[Document images paired with their source code]
————
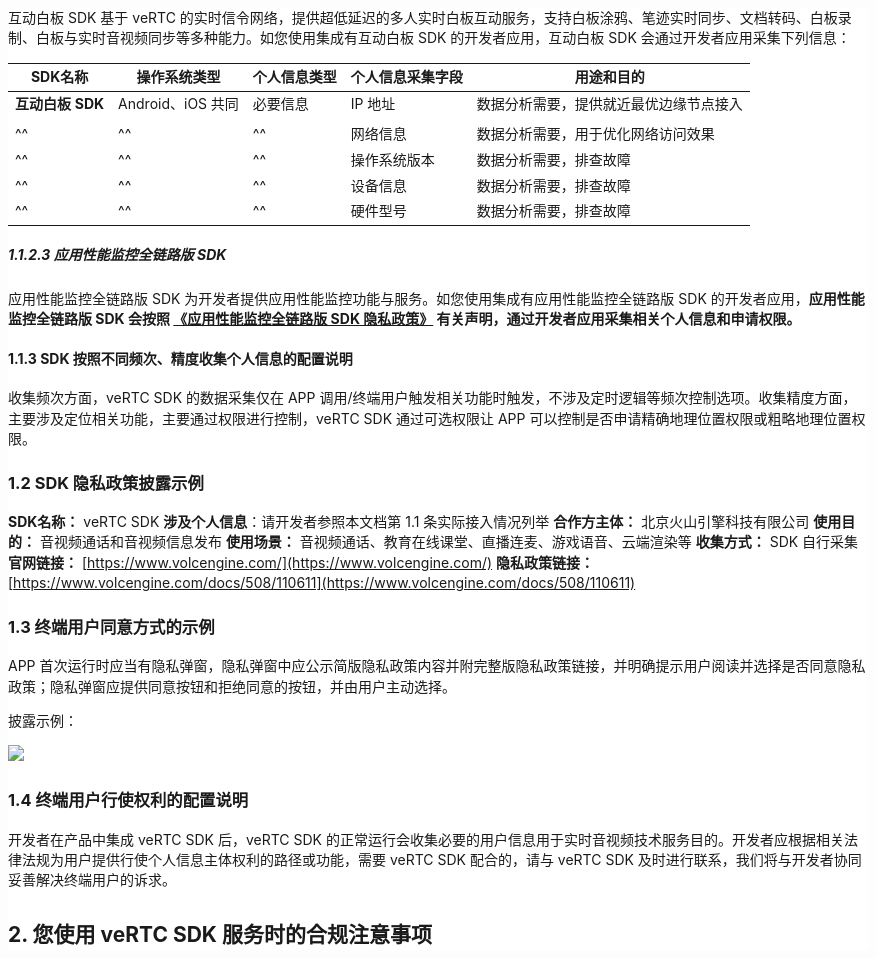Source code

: 互动白板 SDK 基于 veRTC 的实时信令网络，提供超低延迟的多人实时白板互动服务，支持白板涂鸦、笔迹实时同步、文档转码、白板录制、白板与实时音视频同步等多种能力。如您使用集成有互动白板 SDK 的开发者应用，互动白板 SDK 会通过开发者应用采集下列信息：

| SDK名称 | 操作系统类型 | 个人信息类型 | 个人信息采集字段 | 用途和目的 |
| --- | --- | --- | --- | --- |
| **互动白板 SDK** | Android、iOS 共同 | 必要信息 | IP 地址 | 数据分析需要，提供就近最优边缘节点接入 |\
||||
| ^^ | ^^ | ^^ | 网络信息 | 数据分析需要，用于优化网络访问效果 |
| ^^ | ^^ | ^^ | 操作系统版本 | 数据分析需要，排查故障 |
| ^^ | ^^ | ^^ | 设备信息 | 数据分析需要，排查故障 |
| ^^ | ^^ | ^^ | 硬件型号 | 数据分析需要，排查故障 |

##### 1.1.2.3 应用性能监控全链路版 SDK

应用性能监控全链路版 SDK 为开发者提供应用性能监控功能与服务。如您使用集成有应用性能监控全链路版 SDK 的开发者应用，**应用性能监控全链路版 SDK 会按照 [《应用性能监控全链路版 SDK 隐私政策》](https://www.volcengine.com/docs/6431/69429) 有关声明，通过开发者应用采集相关个人信息和申请权限。** 

#### 1.1.3 SDK 按照不同频次、精度收集个人信息的配置说明

收集频次方面，veRTC SDK 的数据采集仅在 APP 调用/终端用户触发相关功能时触发，不涉及定时逻辑等频次控制选项。收集精度方面，主要涉及定位相关功能，主要通过权限进行控制，veRTC SDK 通过可选权限让 APP 可以控制是否申请精确地理位置权限或粗略地理位置权限。

### 1.2 SDK 隐私政策披露示例	

**SDK名称：** veRTC SDK
**涉及个人信息**：请开发者参照本文档第 1.1 条实际接入情况列举
**合作方主体：** 北京火山引擎科技有限公司
**使用目的：** 音视频通话和音视频信息发布
**使用场景：** 音视频通话、教育在线课堂、直播连麦、游戏语音、云端渲染等
**收集方式：** SDK 自行采集
**官网链接：** [https://www.volcengine.com/](https://www.volcengine.com/)
**隐私政策链接：** [https://www.volcengine.com/docs/508/110611](https://www.volcengine.com/docs/508/110611)

### 1.3 终端用户同意方式的示例

APP 首次运行时应当有隐私弹窗，隐私弹窗中应公示简版隐私政策内容并附完整版隐私政策链接，并明确提示用户阅读并选择是否同意隐私政策；隐私弹窗应提供同意按钮和拒绝同意的按钮，并由用户主动选择。

披露示例：

![](https://portal.volccdn.com/obj/volcfe/cloud-universal-doc/upload_566302c3301f17a7cbe6a5085890bd11.png)

### 1.4 终端用户行使权利的配置说明

开发者在产品中集成 veRTC SDK 后，veRTC SDK 的正常运行会收集必要的用户信息用于实时音视频技术服务目的。开发者应根据相关法律法规为用户提供行使个人信息主体权利的路径或功能，需要 veRTC SDK 配合的，请与 veRTC SDK 及时进行联系，我们将与开发者协同妥善解决终端用户的诉求。

## 2. 您使用 veRTC SDK 服务时的合规注意事项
————
Can you transcribe all the entries above word for word, leaving the pictures out of your answer?

## Your solution
Source code

: 互动白板 SDK 基于 veRTC 的实时信令网络，提供超低延迟的多人实时白板互动服务，支持白板涂鸦、笔迹实时同步、文档转码、白板录制、白板与实时音视频同步等多种能力。如您使用集成有互动白板 SDK 的开发者应用，互动白板 SDK 会通过开发者应用采集下列信息：

| SDK名称 | 操作系统类型 | 个人信息类型 | 个人信息采集字段 | 用途和目的 |
| --- | --- | --- | --- | --- |
| **互动白板 SDK** | Android、iOS 共同 | 必要信息 | IP 地址 | 数据分析需要，提供就近最优边缘节点接入 |\
||||
| ^^ | ^^ | ^^ | 网络信息 | 数据分析需要，用于优化网络访问效果 |
| ^^ | ^^ | ^^ | 操作系统版本 | 数据分析需要，排查故障 |
| ^^ | ^^ | ^^ | 设备信息 | 数据分析需要，排查故障 |
| ^^ | ^^ | ^^ | 硬件型号 | 数据分析需要，排查故障 |

##### 1.1.2.3 应用性能监控全链路版 SDK

应用性能监控全链路版 SDK 为开发者提供应用性能监控功能与服务。如您使用集成有应用性能监控全链路版 SDK 的开发者应用，**应用性能监控全链路版 SDK 会按照 [《应用性能监控全链路版 SDK 隐私政策》](https://www.volcengine.com/docs/6431/69429) 有关声明，通过开发者应用采集相关个人信息和申请权限。** 

#### 1.1.3 SDK 按照不同频次、精度收集个人信息的配置说明

收集频次方面，veRTC SDK 的数据采集仅在 APP 调用/终端用户触发相关功能时触发，不涉及定时逻辑等频次控制选项。收集精度方面，主要涉及定位相关功能，主要通过权限进行控制，veRTC SDK 通过可选权限让 APP 可以控制是否申请精确地理位置权限或粗略地理位置权限。

### 1.2 SDK 隐私政策披露示例	

**SDK名称：** veRTC SDK
**涉及个人信息**：请开发者参照本文档第 1.1 条实际接入情况列举
**合作方主体：** 北京火山引擎科技有限公司
**使用目的：** 音视频通话和音视频信息发布
**使用场景：** 音视频通话、教育在线课堂、直播连麦、游戏语音、云端渲染等
**收集方式：** SDK 自行采集
**官网链接：** [https://www.volcengine.com/](https://www.volcengine.com/)
**隐私政策链接：** [https://www.volcengine.com/docs/508/110611](https://www.volcengine.com/docs/508/110611)

### 1.3 终端用户同意方式的示例

APP 首次运行时应当有隐私弹窗，隐私弹窗中应公示简版隐私政策内容并附完整版隐私政策链接，并明确提示用户阅读并选择是否同意隐私政策；隐私弹窗应提供同意按钮和拒绝同意的按钮，并由用户主动选择。

披露示例：

![](https://portal.volccdn.com/obj/volcfe/cloud-universal-doc/upload_566302c3301f17a7cbe6a5085890bd11.png)

### 1.4 终端用户行使权利的配置说明

开发者在产品中集成 veRTC SDK 后，veRTC SDK 的正常运行会收集必要的用户信息用于实时音视频技术服务目的。开发者应根据相关法律法规为用户提供行使个人信息主体权利的路径或功能，需要 veRTC SDK 配合的，请与 veRTC SDK 及时进行联系，我们将与开发者协同妥善解决终端用户的诉求。

## 2. 您使用 veRTC SDK 服务时的合规注意事项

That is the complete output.